### BRANO ESTRATTO
__________

Egitto, Patrick Zaki resta in carcere: il ricorso è stato respinto
Patrick George Zaki deve restare in carcere. E’ stato infatti respinto il ricorso presentato contro l’ultimo prolungamento della custodia cautelare dello studente egiziano dell’università di Bologna in prigione da febbraio con l'accusa di propaganda sovversiva su internet. “Il ricorso è stato respinto”, ha detto all’ANSA una sua legale, Hoda Nasrallah, riferendosi al pronunciamento odierno di una corte di assise del Cairo. Zaki è comparso in aula, ha riferito inoltre la legale. L’udienza era stata stata segnalata ieri dalla rete degli attivisti che chiede la sua liberazione.
Gli avvocati del ragazzo hanno impugnata la decisione di rinnovo della detenzione di altri 45 giorni pronunciata il 7 ottobre e che tiene Patrick in un carcere del complesso carcerario di Tora, all’estrema periferia sud della capitale egiziana. Dopo una prima fase di cinque mesi di rinnovi quindicinali ritardati dall’emergenza Covid, per Zaki ora si è in quella dei prolungamenti di 45 giorni. La custodia cautelare in Egitto può durare due anni.

__________

### DATI FORNITI
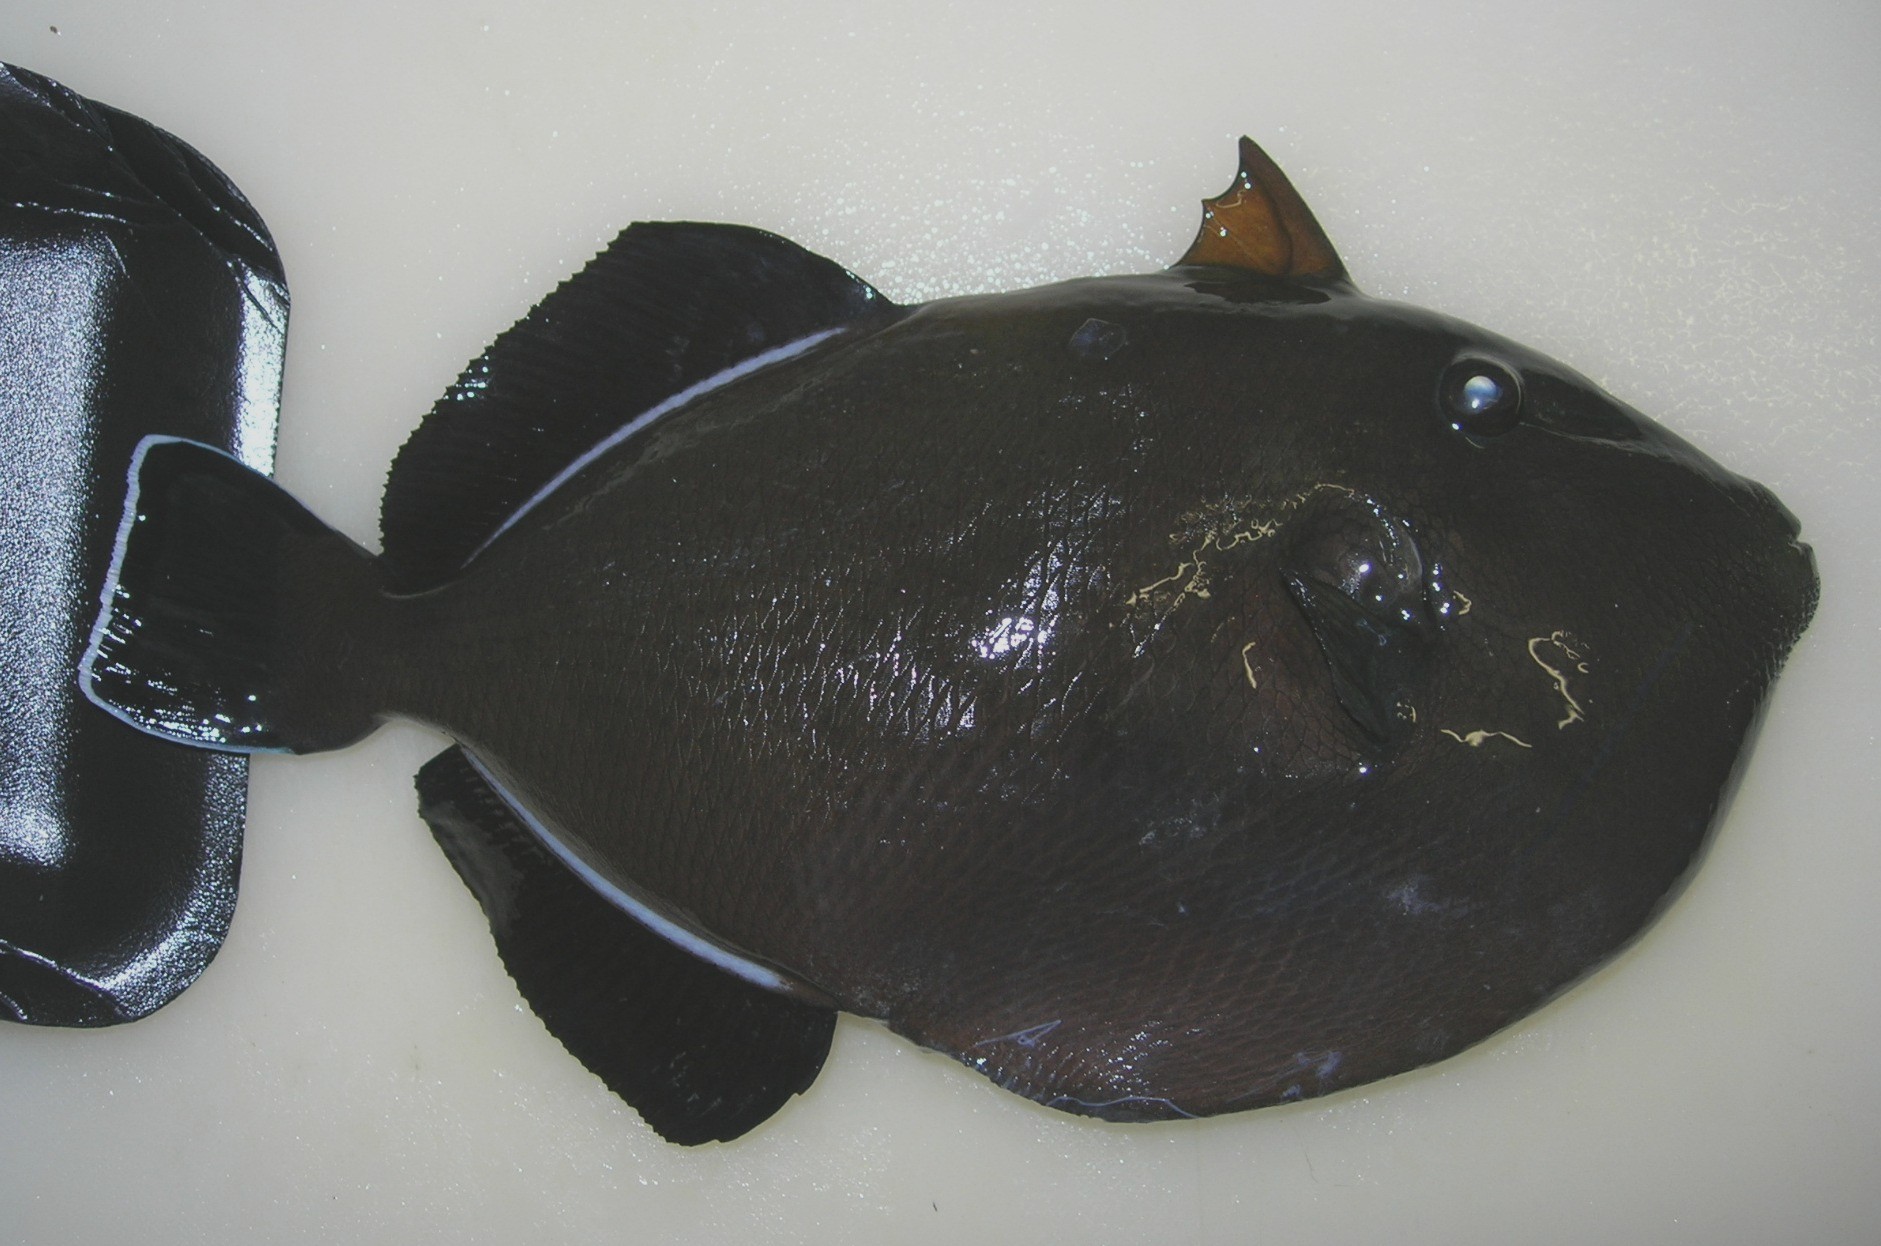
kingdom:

__________

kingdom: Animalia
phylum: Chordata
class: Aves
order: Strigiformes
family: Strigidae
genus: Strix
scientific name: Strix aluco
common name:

__________

### ISTRUZIONE DI LAVORO 1
In base all'articolo su Patrick Zaki, per quale motivo lo studente deve restare in carcere?
### ISTRUZIONE DI LAVORO 2
Restituisca il passo dell'articolo su Patrick Zaki, iniziando dalle parole che contengono "Gli avvocati del" e fermandosi dopo "durare due anni.".

### RISULTATO 1
Zaki deve restare in carcere perché una corte di assise del Cairo ha respinto il ricorso presentato contro l'ultimo prolungamento della sua custodia cautelare.

### RISULTATO 2
Gli avvocati del ragazzo hanno impugnata la decisione di rinnovo della detenzione di altri 45 giorni pronunciata il 7 ottobre e che tiene Patrick in un carcere del complesso carcerario di Tora, all’estrema periferia sud della capitale egiziana. Dopo una prima fase di cinque mesi di rinnovi quindicinali ritardati dall’emergenza Covid, per Zaki ora si è in quella dei prolungamenti di 45 giorni. La custodia cautelare in Egitto può durare due anni.